On September 22, 1960 at a campaign stop in South Dakota, presidential candidate John Kennedy said:

"The farmer is the only man in our economy who buys everything at retail, sells everything at wholesale and pays the freight both ways".

Has much changed?


----------



## steve in IN (Sep 30, 2009)

Not much. We still pay for everything and take what we can get. The thing I dont understand is that consumer technology(Microwaves,toasters ,computers,etc.) gets cheaper but all ag technology goes up every year.


----------



## mlappin (Jun 25, 2009)

steve in IN said:


> Not much. We still pay for everything and take what we can get. The thing I dont understand is that consumer technology(Microwaves,toasters ,computers,etc.) gets cheaper but all ag technology goes up every year.

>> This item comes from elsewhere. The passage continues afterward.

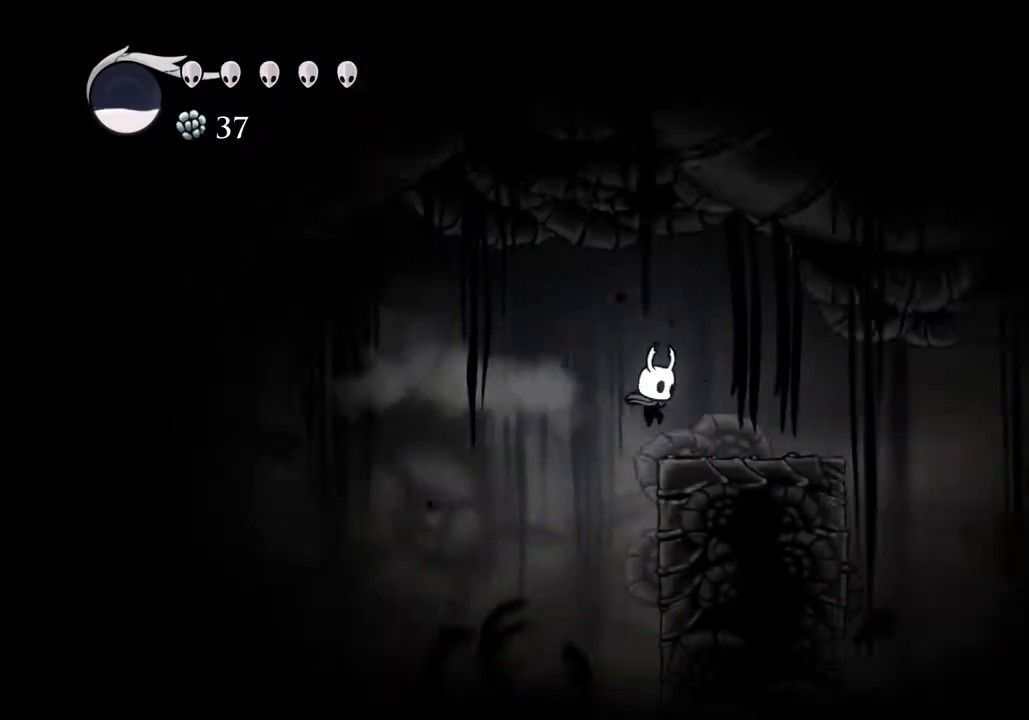
{"keys": ["d"], "events": [[367, "dash", "down"], [467, "dash", "up"]]}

That's simple, probably at least 30 major brands of microwaves out there but maybe half a dozen to a dozen companies that offer ag tech.


----------



## somedevildawg (Jun 20, 2011)

Problem is volume of sales with ag equipment, just not enuf to offset the required expenditure for development of said technology. Always been like that for electronics, that's why the pc was such an important development, enuf of the product was sold to offset the cost of development, in return we have exponentially increased memory, processor speed, bandwidth, etc. on the money generated by the vast volume of sales. And of course this demand has increased competition which in turn drives down costs and increases efficiency in manufacturing. Just not there with ag business. Interesting to see the marriage of tablet type control/interface in the newer cars, signaling a end to the conventional controls of manual switches and cables, drive by wire if you will.... My .02


----------